Thomson Reuters research had the following to say about Pre-Announcements so far this quarter:
For Q3 2012, there have 91 negative EPS pre announcements issued by S&P 500 corporations compared to 21 positive EPS pre announcements. By dividing 91 by 21, one arrives at an N/P ratio of 4.3 for the S&P 500 index. This 4.3 ratio is the weakest showing since Q3 2001.

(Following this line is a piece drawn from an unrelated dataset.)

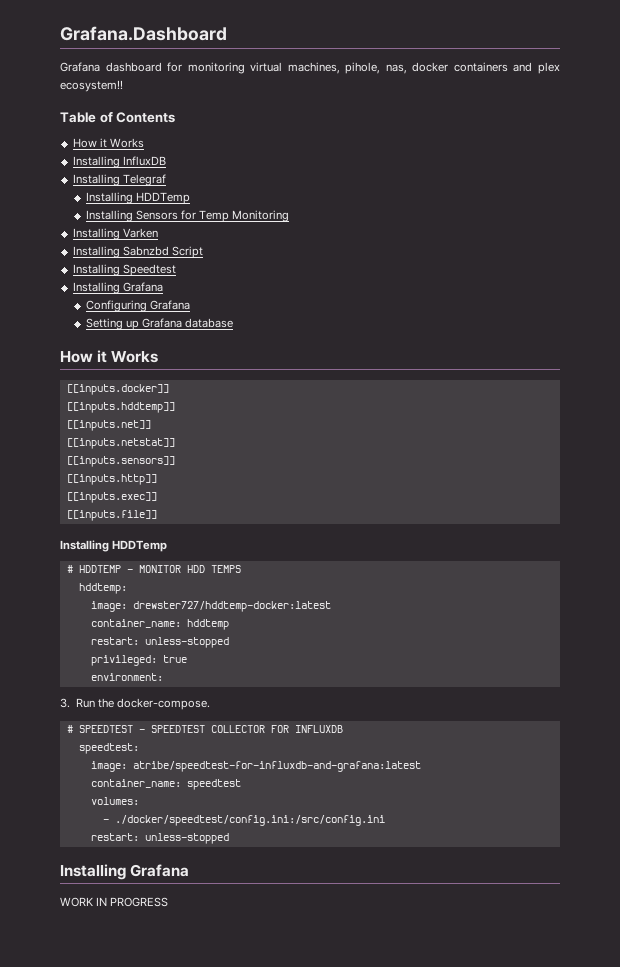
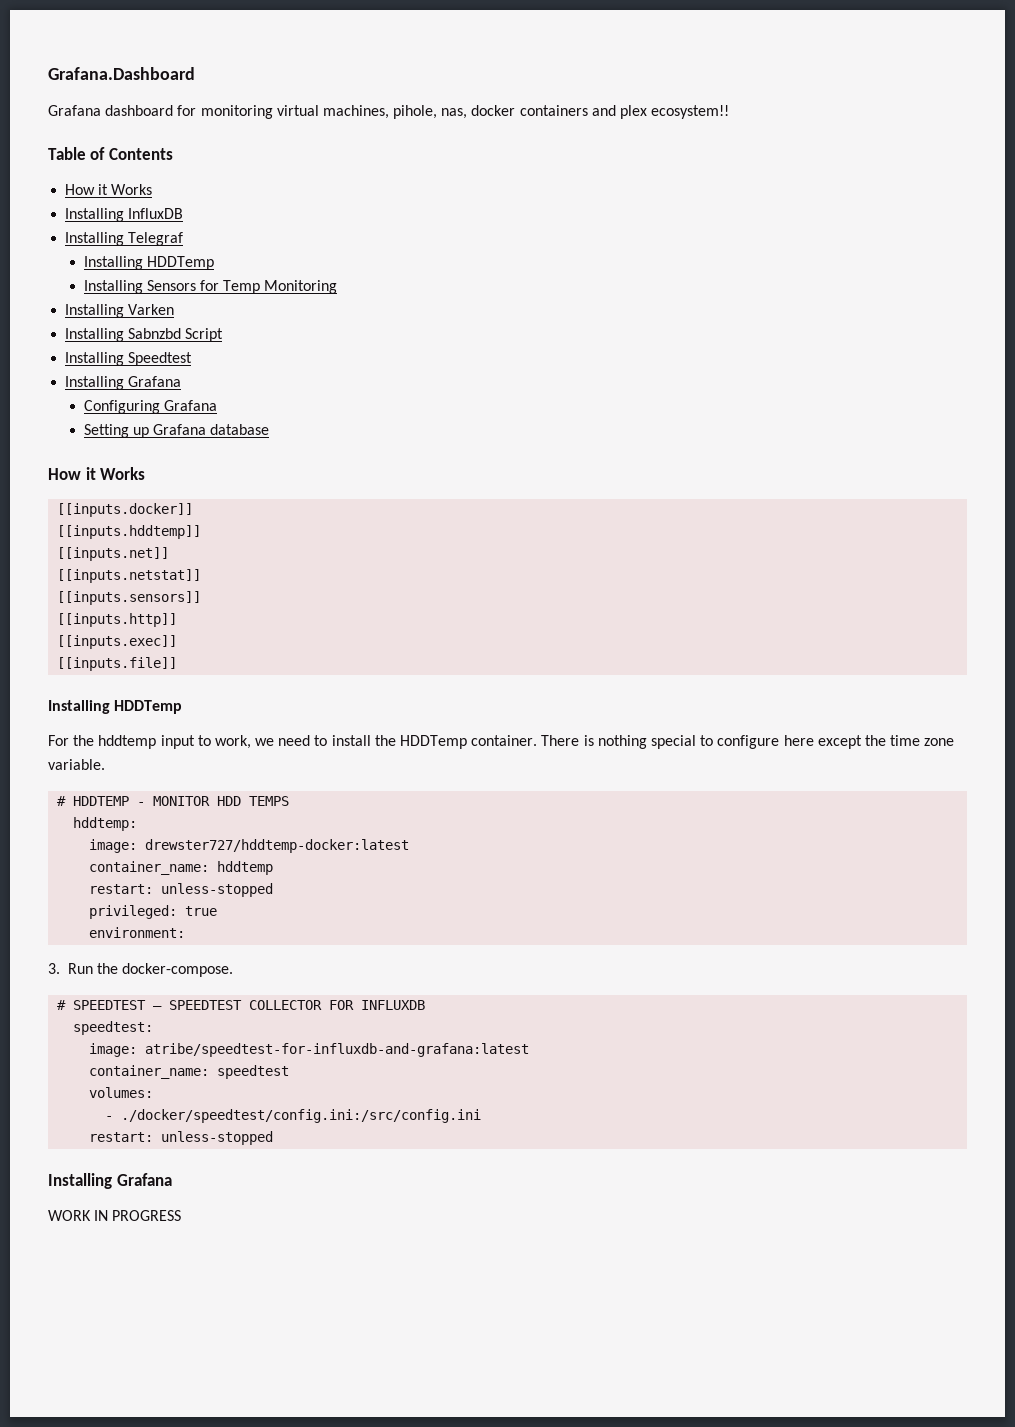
(168, 546) none -> [48,735,955,749] [48,759,105,770] // For the hddtemp input to work, we need to install the HDDTemp container. There is nothing special to configure here except the time zone variable.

Combined with the weak pre-announcements, about 5% of S&P 500 companies have already reported earnings for Q3. The beat rate for these reports has also been below the long-term average beat rate this quarter. The research report goes on to predict a potentially weak Q3 earnings season more broadly, as the regular earnings season has generally followed the “preseason” relatively closely over the past few years. Here’s the chart, courtesy of Thomson Reuters, to illustrate:
Central bank action has clearly been the bullish catalyst over the last 6 months, and that accommodation is not likely to change anytime soon. But at the end of the day, buying stocks is buying a stream of cash flows out into the future. That plentiful stream of the last few years might not be as bountiful over the coming months.
Stocks move on sentiment over the course of months, and on fundamentals over the course of years, so any fundamental disconnect can continue for a while longer. Traders are probably ready for a weak Q3, so guidance and the future outlook will likely hold more sway this earnings season. But if earnings remain weak going forward, look for that impact to eventually be felt in the stocks.